● **Exercise objective**: Print every entry below again exactly as written, skipping the pictures.

● **Entries provided**:
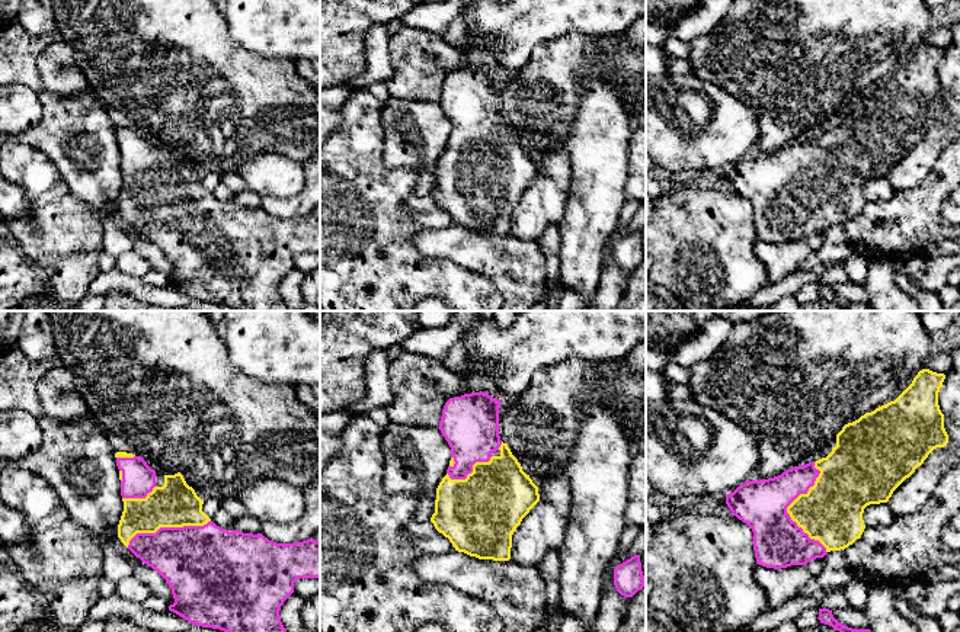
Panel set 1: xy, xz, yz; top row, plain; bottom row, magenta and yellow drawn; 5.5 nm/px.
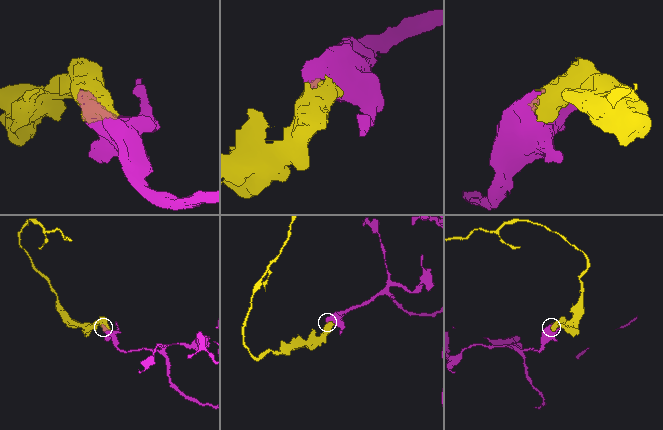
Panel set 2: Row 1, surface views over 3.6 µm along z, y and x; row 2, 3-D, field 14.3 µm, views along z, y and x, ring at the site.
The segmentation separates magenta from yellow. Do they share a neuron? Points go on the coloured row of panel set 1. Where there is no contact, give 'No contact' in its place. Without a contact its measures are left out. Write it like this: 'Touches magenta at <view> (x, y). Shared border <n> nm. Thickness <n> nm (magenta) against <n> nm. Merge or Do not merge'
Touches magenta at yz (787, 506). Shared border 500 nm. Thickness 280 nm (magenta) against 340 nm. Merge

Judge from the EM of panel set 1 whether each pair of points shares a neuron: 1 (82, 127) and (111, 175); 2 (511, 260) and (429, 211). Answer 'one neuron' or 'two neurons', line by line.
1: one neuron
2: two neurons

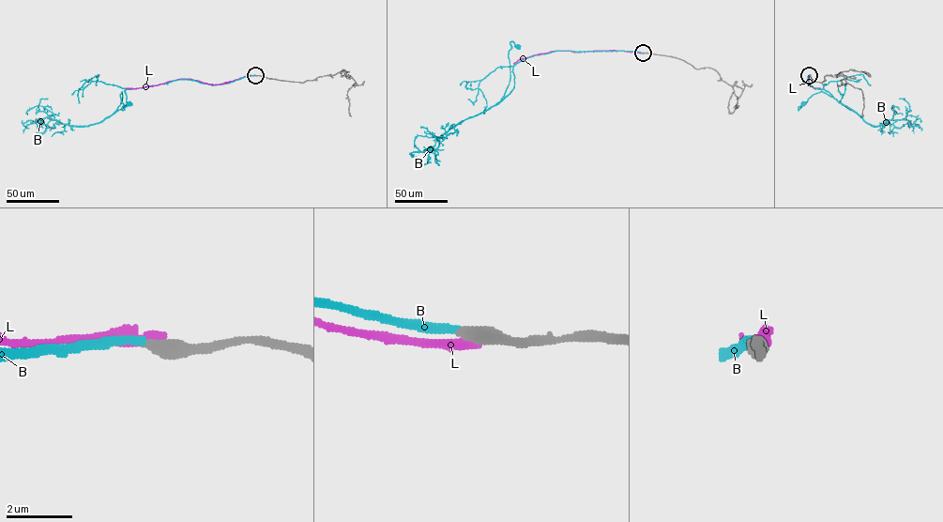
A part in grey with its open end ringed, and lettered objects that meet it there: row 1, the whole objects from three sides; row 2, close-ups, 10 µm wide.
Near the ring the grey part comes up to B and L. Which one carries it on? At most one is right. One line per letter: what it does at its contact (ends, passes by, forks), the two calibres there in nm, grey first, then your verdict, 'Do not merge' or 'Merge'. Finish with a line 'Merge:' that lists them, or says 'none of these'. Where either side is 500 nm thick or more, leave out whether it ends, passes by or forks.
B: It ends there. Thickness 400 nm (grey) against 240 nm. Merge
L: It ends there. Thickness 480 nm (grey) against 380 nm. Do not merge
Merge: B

● **Solved problem**:
Panel set 1: xy, xz, yz; top row, plain; bottom row, magenta and yellow drawn; 5.5 nm/px.
Panel set 2: Row 1, surface views over 3.6 µm along z, y and x; row 2, 3-D, field 14.3 µm, views along z, y and x, ring at the site.
The segmentation separates magenta from yellow. Do they share a neuron? Points go on the coloured row of panel set 1. Where there is no contact, give 'No contact' in its place. Without a contact its measures are left out. Write it like this: 'Touches magenta at <view> (x, y). Shared border <n> nm. Thickness <n> nm (magenta) against <n> nm. Merge or Do not merge'
Touches magenta at yz (787, 506). Shared border 500 nm. Thickness 280 nm (magenta) against 340 nm. Merge

Judge from the EM of panel set 1 whether each pair of points shares a neuron: 1 (82, 127) and (111, 175); 2 (511, 260) and (429, 211). Answer 'one neuron' or 'two neurons', line by line.
1: one neuron
2: two neurons

A part in grey with its open end ringed, and lettered objects that meet it there: row 1, the whole objects from three sides; row 2, close-ups, 10 µm wide.
Near the ring the grey part comes up to B and L. Which one carries it on? At most one is right. One line per letter: what it does at its contact (ends, passes by, forks), the two calibres there in nm, grey first, then your verdict, 'Do not merge' or 'Merge'. Finish with a line 'Merge:' that lists them, or says 'none of these'. Where either side is 500 nm thick or more, leave out whether it ends, passes by or forks.
B: It ends there. Thickness 400 nm (grey) against 240 nm. Merge
L: It ends there. Thickness 480 nm (grey) against 380 nm. Do not merge
Merge: B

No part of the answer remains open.